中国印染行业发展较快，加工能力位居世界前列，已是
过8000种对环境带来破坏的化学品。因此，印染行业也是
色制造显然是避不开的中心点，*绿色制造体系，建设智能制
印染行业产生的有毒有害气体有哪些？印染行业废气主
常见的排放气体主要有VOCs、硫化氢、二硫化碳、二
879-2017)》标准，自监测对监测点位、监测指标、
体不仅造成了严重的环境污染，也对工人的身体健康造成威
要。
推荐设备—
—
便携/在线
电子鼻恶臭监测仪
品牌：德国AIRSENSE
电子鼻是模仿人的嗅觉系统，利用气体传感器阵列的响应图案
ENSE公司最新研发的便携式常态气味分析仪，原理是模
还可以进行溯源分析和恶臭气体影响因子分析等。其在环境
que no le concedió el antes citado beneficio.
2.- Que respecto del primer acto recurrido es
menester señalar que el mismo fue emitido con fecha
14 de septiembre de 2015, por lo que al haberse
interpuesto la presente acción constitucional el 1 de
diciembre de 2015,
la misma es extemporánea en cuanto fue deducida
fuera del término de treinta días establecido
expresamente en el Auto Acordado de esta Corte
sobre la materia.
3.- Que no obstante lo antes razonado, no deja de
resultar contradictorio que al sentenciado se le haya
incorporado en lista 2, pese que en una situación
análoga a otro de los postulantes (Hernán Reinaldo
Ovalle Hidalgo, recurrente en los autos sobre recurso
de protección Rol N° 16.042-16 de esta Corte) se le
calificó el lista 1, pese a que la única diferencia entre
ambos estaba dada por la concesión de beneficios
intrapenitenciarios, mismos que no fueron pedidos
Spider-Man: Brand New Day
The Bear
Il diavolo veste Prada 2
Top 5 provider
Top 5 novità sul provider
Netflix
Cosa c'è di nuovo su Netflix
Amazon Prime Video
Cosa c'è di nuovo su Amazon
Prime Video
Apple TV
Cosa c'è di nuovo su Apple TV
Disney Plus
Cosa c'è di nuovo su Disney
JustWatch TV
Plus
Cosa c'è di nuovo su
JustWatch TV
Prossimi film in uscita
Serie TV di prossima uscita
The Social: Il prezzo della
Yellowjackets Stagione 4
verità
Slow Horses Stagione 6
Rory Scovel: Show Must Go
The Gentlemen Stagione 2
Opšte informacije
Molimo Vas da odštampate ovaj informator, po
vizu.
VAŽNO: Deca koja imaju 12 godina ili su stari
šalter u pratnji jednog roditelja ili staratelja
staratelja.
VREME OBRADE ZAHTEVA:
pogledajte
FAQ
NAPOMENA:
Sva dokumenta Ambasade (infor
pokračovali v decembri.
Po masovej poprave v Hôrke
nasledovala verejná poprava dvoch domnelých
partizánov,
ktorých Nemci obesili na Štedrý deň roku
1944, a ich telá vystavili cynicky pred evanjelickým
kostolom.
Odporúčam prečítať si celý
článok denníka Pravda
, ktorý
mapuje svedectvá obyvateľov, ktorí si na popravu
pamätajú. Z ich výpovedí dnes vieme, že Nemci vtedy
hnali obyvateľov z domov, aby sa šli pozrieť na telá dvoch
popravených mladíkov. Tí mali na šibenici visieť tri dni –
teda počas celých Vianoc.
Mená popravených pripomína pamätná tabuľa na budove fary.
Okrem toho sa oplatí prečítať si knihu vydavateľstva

**About this exercise:** Reproduce every line of the listing above character for character, with nothing added, dropped, or changed.

**Answer to the problem:**
中国印染行业发展较快，加工能力位居世界前列，已是
过8000种对环境带来破坏的化学品。因此，印染行业也是
色制造显然是避不开的中心点，*绿色制造体系，建设智能制
印染行业产生的有毒有害气体有哪些？印染行业废气主
常见的排放气体主要有VOCs、硫化氢、二硫化碳、二
879-2017)》标准，自监测对监测点位、监测指标、
体不仅造成了严重的环境污染，也对工人的身体健康造成威
要。
推荐设备—
—
便携/在线
电子鼻恶臭监测仪
品牌：德国AIRSENSE
电子鼻是模仿人的嗅觉系统，利用气体传感器阵列的响应图案
ENSE公司最新研发的便携式常态气味分析仪，原理是模
还可以进行溯源分析和恶臭气体影响因子分析等。其在环境
que no le concedió el antes citado beneficio.
2.- Que respecto del primer acto recurrido es
menester señalar que el mismo fue emitido con fecha
14 de septiembre de 2015, por lo que al haberse
interpuesto la presente acción constitucional el 1 de
diciembre de 2015,
la misma es extemporánea en cuanto fue deducida
fuera del término de treinta días establecido
expresamente en el Auto Acordado de esta Corte
sobre la materia.
3.- Que no obstante lo antes razonado, no deja de
resultar contradictorio que al sentenciado se le haya
incorporado en lista 2, pese que en una situación
análoga a otro de los postulantes (Hernán Reinaldo
Ovalle Hidalgo, recurrente en los autos sobre recurso
de protección Rol N° 16.042-16 de esta Corte) se le
calificó el lista 1, pese a que la única diferencia entre
ambos estaba dada por la concesión de beneficios
intrapenitenciarios, mismos que no fueron pedidos
Spider-Man: Brand New Day
The Bear
Il diavolo veste Prada 2
Top 5 provider
Top 5 novità sul provider
Netflix
Cosa c'è di nuovo su Netflix
Amazon Prime Video
Cosa c'è di nuovo su Amazon
Prime Video
Apple TV
Cosa c'è di nuovo su Apple TV
Disney Plus
Cosa c'è di nuovo su Disney
JustWatch TV
Plus
Cosa c'è di nuovo su
JustWatch TV
Prossimi film in uscita
Serie TV di prossima uscita
The Social: Il prezzo della
Yellowjackets Stagione 4
verità
Slow Horses Stagione 6
Rory Scovel: Show Must Go
The Gentlemen Stagione 2
Opšte informacije
Molimo Vas da odštampate ovaj informator, po
vizu.
VAŽNO: Deca koja imaju 12 godina ili su stari
šalter u pratnji jednog roditelja ili staratelja
staratelja.
VREME OBRADE ZAHTEVA:
pogledajte
FAQ
NAPOMENA:
Sva dokumenta Ambasade (infor
pokračovali v decembri.
Po masovej poprave v Hôrke
nasledovala verejná poprava dvoch domnelých
partizánov,
ktorých Nemci obesili na Štedrý deň roku
1944, a ich telá vystavili cynicky pred evanjelickým
kostolom.
Odporúčam prečítať si celý
článok denníka Pravda
, ktorý
mapuje svedectvá obyvateľov, ktorí si na popravu
pamätajú. Z ich výpovedí dnes vieme, že Nemci vtedy
hnali obyvateľov z domov, aby sa šli pozrieť na telá dvoch
popravených mladíkov. Tí mali na šibenici visieť tri dni –
teda počas celých Vianoc.
Mená popravených pripomína pamätná tabuľa na budove fary.
Okrem toho sa oplatí prečítať si knihu vydavateľstva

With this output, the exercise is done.